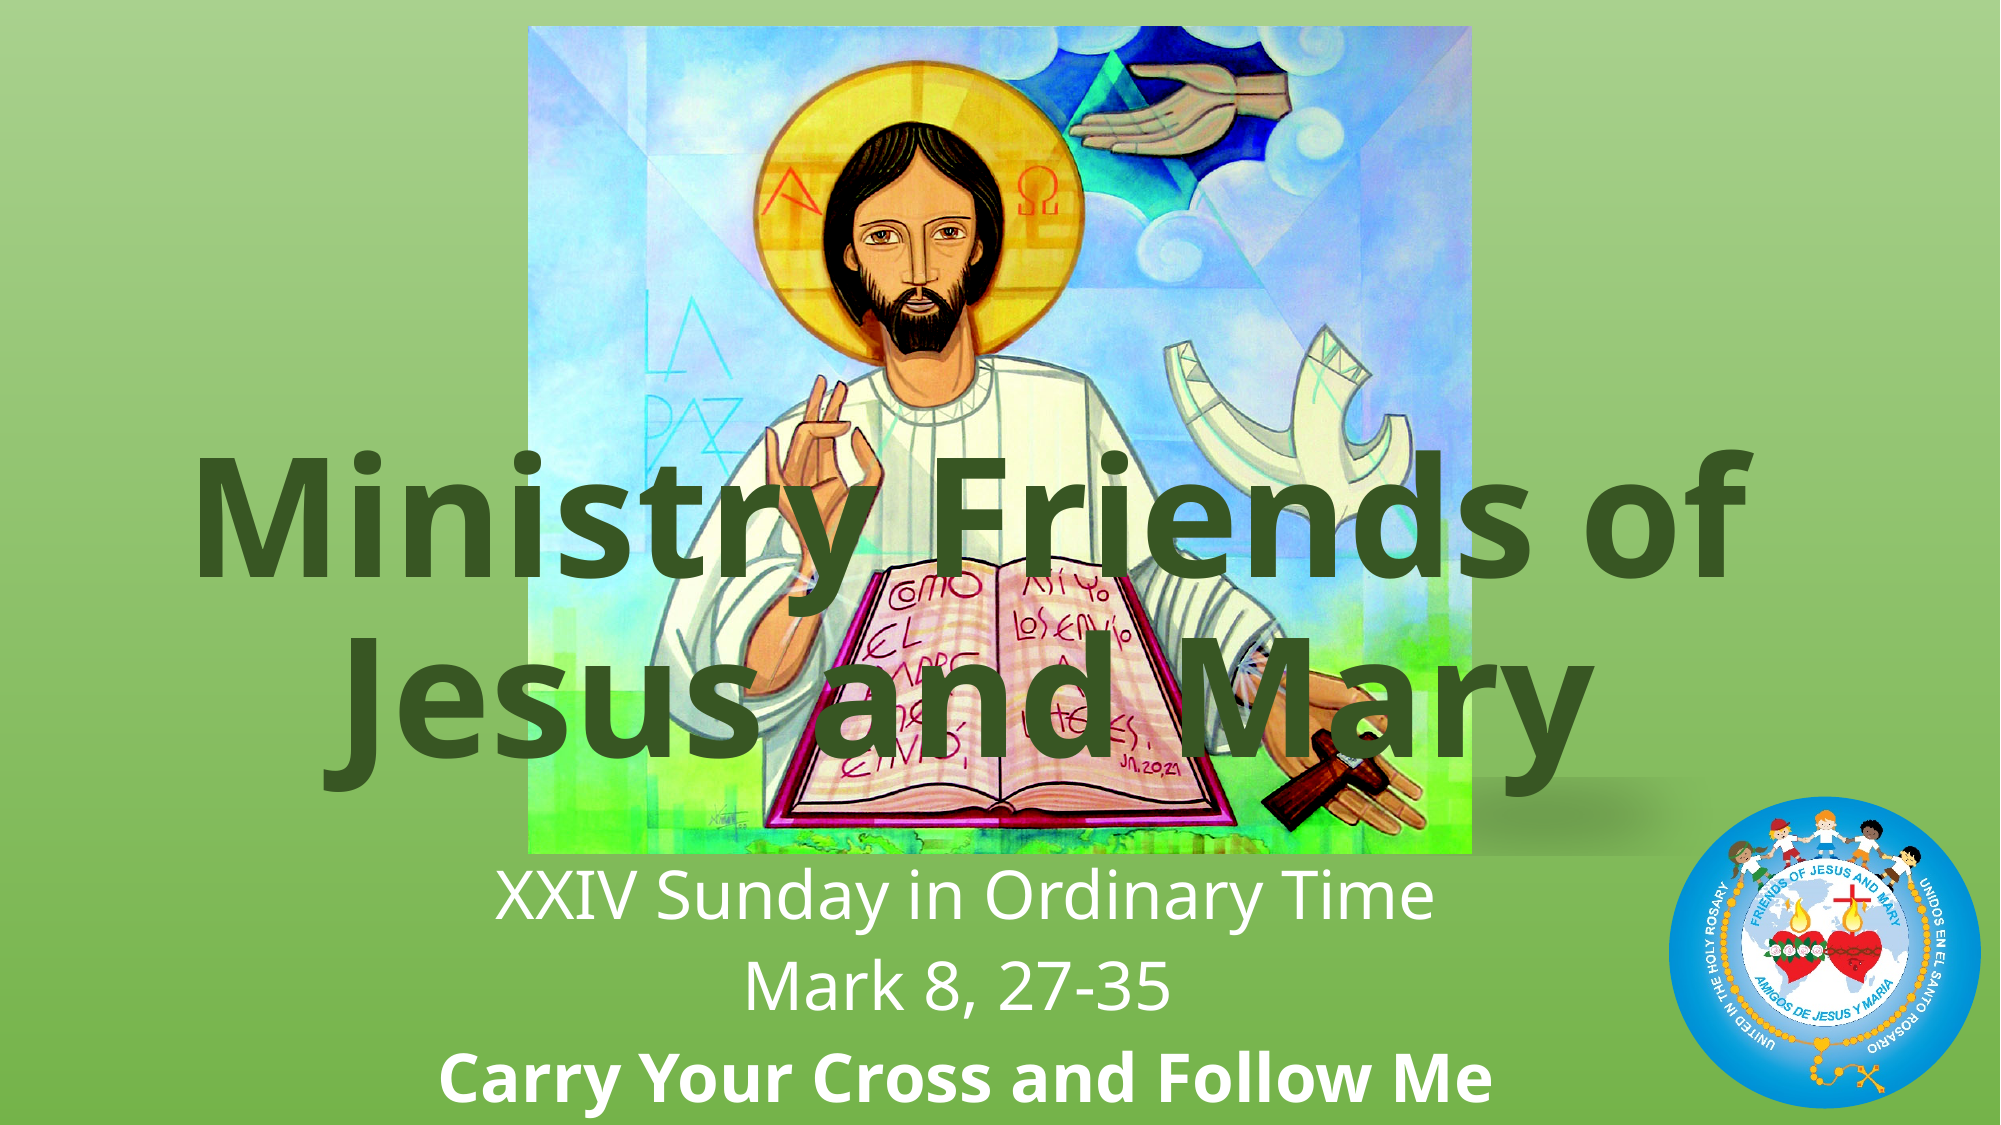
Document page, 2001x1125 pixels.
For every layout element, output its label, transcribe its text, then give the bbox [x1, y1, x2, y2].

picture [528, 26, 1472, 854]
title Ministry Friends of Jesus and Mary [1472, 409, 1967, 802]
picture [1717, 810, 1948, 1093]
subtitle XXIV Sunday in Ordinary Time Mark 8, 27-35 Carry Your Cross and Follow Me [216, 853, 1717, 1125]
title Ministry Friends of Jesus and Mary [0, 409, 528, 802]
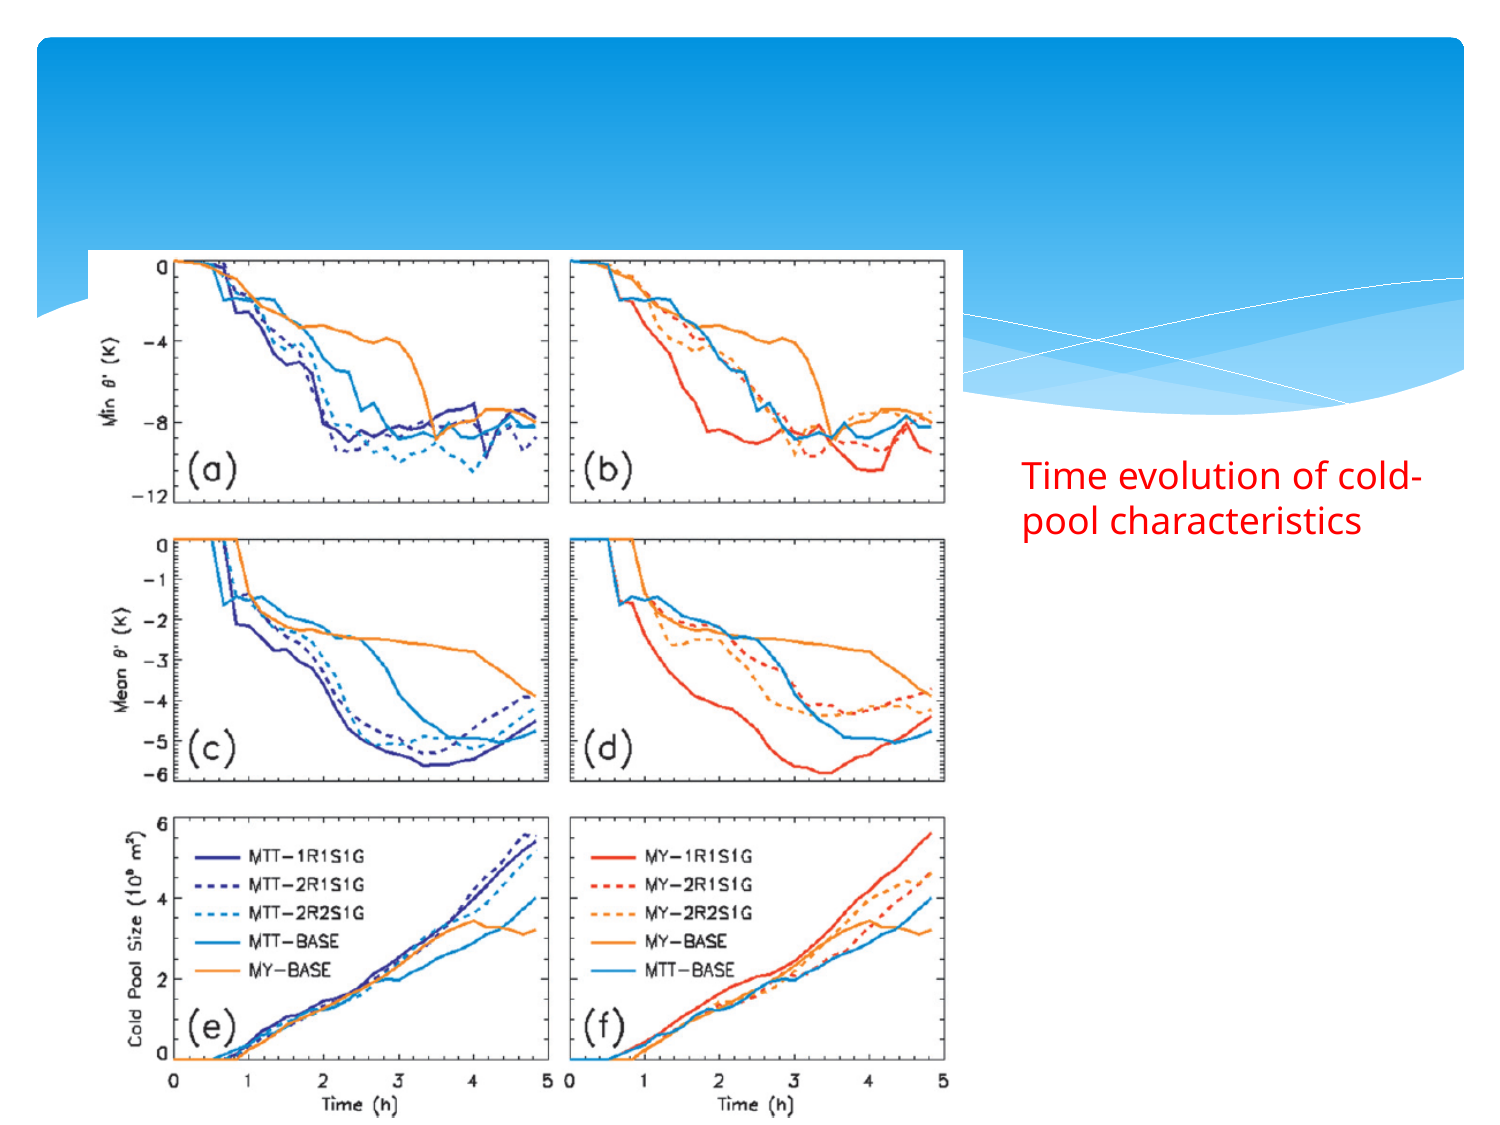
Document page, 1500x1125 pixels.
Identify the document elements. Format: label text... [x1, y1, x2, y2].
_ _ _
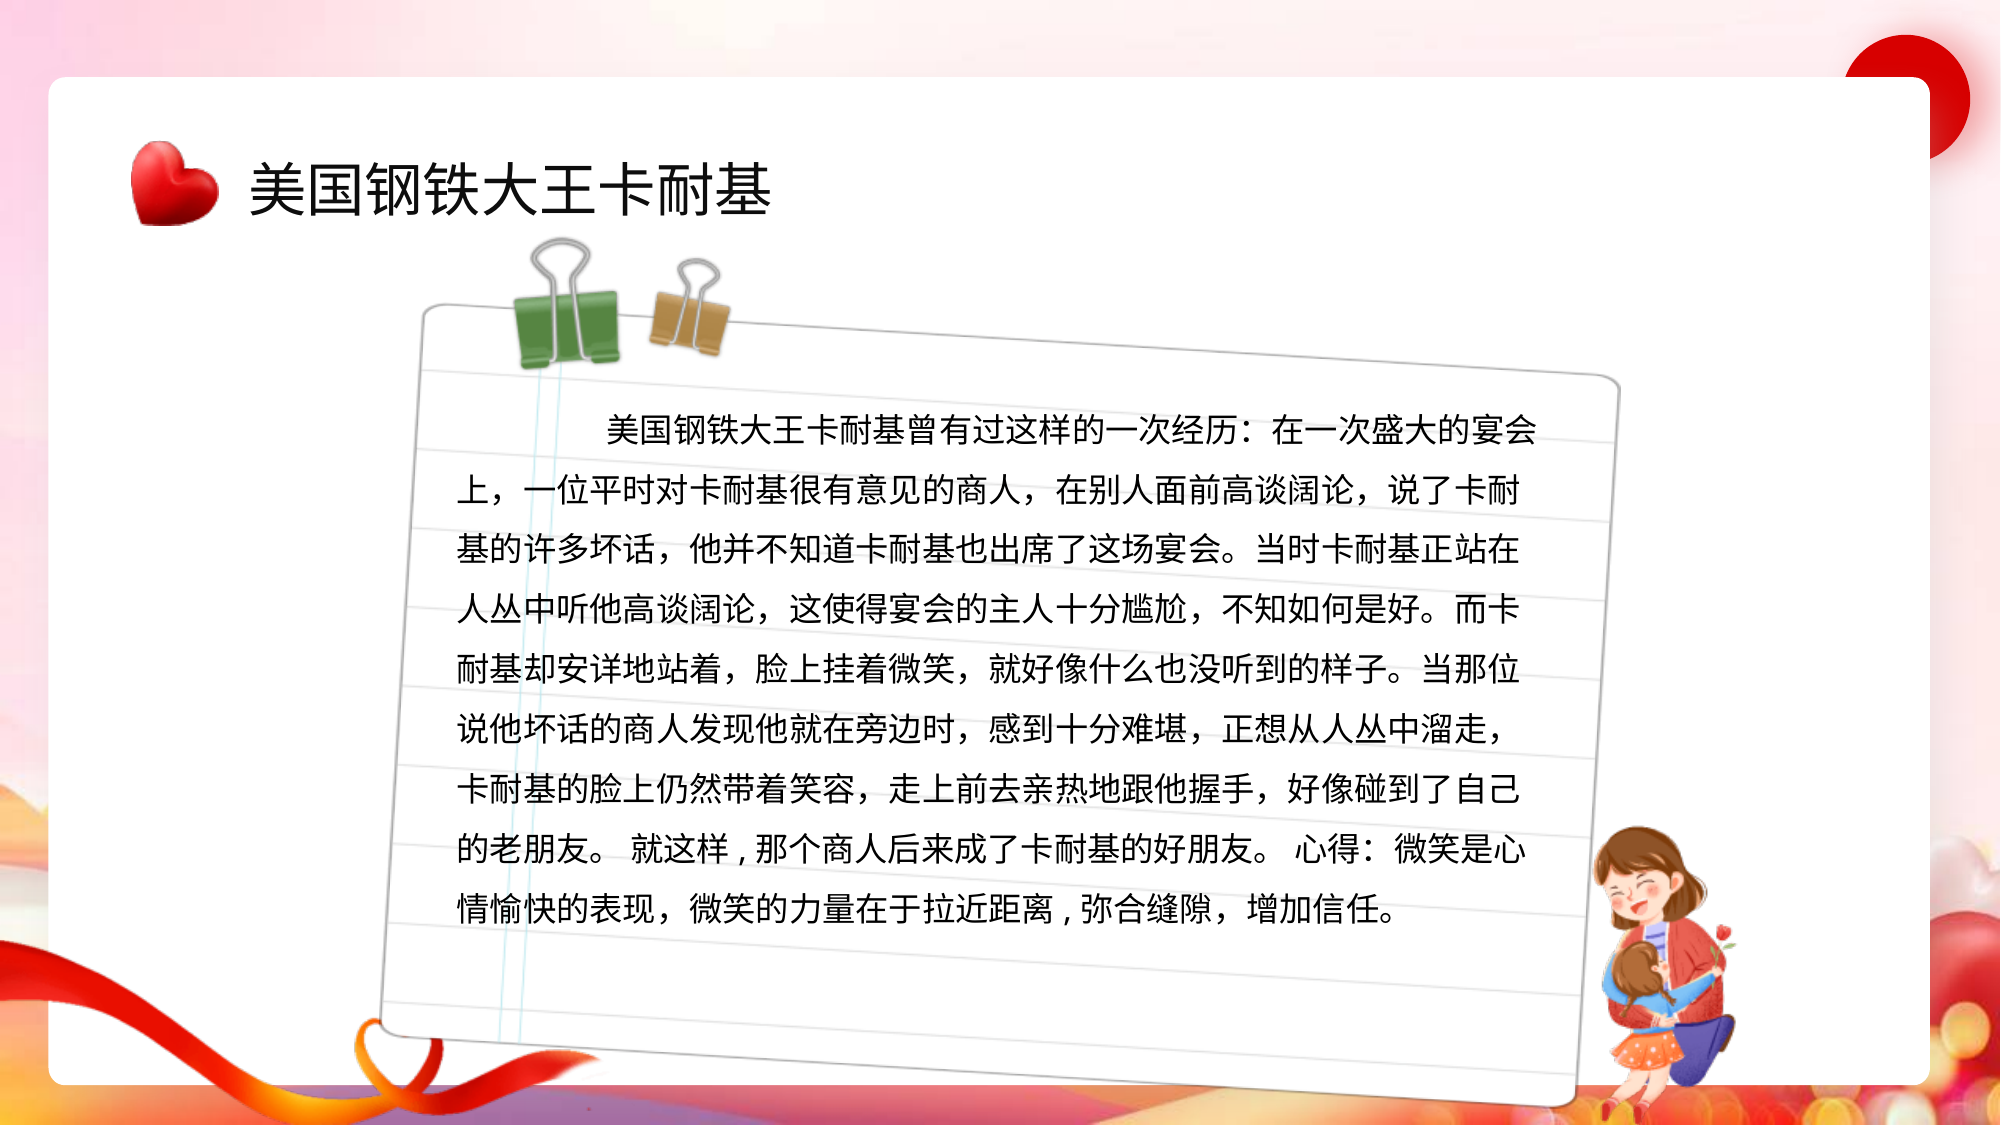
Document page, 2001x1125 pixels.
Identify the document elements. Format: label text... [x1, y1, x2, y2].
_ _ _
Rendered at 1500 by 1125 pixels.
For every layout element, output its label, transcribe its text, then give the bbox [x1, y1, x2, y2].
_ _ _
[Directive]: Search the records for the word "pixels". Copy each line where it appears.

[Your response]:
Document page, 2001x1125 pixels.
Document page, 1500x1125 pixels.
Document page, 2001x1125 pixels.
Rendered at 1500 by 1125 pixels.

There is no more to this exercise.